Your task — Without including any pictures, retype exactly the lines from the top of the records through the line containing "T2 = 32'hF0F50000;", that final line included.

%%

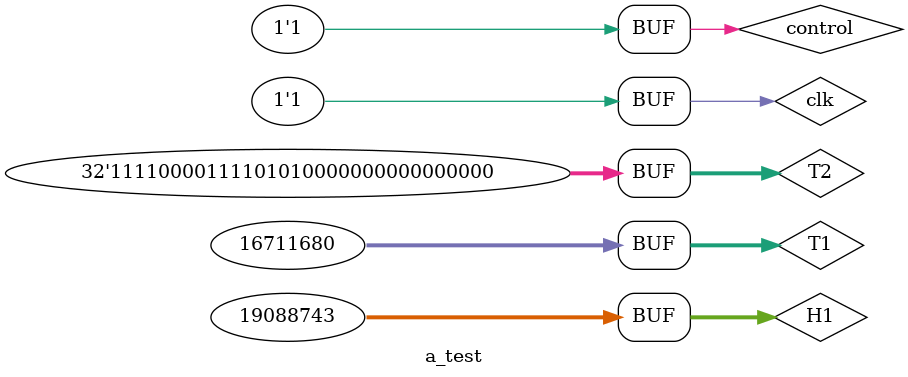
<source format=v>
`timescale 1ns / 1ps


module a_test;

	// Inputs
	reg clk;
	reg control;
	reg [31:0] H1;
	reg [31:0] T1;
	reg [31:0] T2;

	// Outputs
	wire [31:0] data_out;

	// Instantiate the Unit Under Test (UUT)
	a uut (
		.clk(clk), 
		.control(control), 
		.H1(H1), 
		.T1(T1), 
		.T2(T2), 
		.data_out(data_out)
	);

	initial begin
		// Initialize Inputs
		clk = 0;
		control = 0;
		H1 = 32'h01234567;
		T1 = 32'h0000FFFF;
		T2 = 32'hF0F50000;

		// Wait 100 ns for global reset to finish
		#100;
        
		// Add stimulus here
		
		clk = 1;
		#1;
		clk = 0;
		#1;
		clk = 1;
		#1;
		T1 = 32'h00FF0000;
		#1;
		clk = 0;
		#1;
		clk = 1;
		#1;
		control = 1;
		#1;
		clk = 0;
		#1;
		clk = 1;
	end
      
endmodule


</source>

%%

Exercise solution —
<source format=v>
`timescale 1ns / 1ps


module a_test;

	// Inputs
	reg clk;
	reg control;
	reg [31:0] H1;
	reg [31:0] T1;
	reg [31:0] T2;

	// Outputs
	wire [31:0] data_out;

	// Instantiate the Unit Under Test (UUT)
	a uut (
		.clk(clk), 
		.control(control), 
		.H1(H1), 
		.T1(T1), 
		.T2(T2), 
		.data_out(data_out)
	);

	initial begin
		// Initialize Inputs
		clk = 0;
		control = 0;
		H1 = 32'h01234567;
		T1 = 32'h0000FFFF;
		T2 = 32'hF0F50000;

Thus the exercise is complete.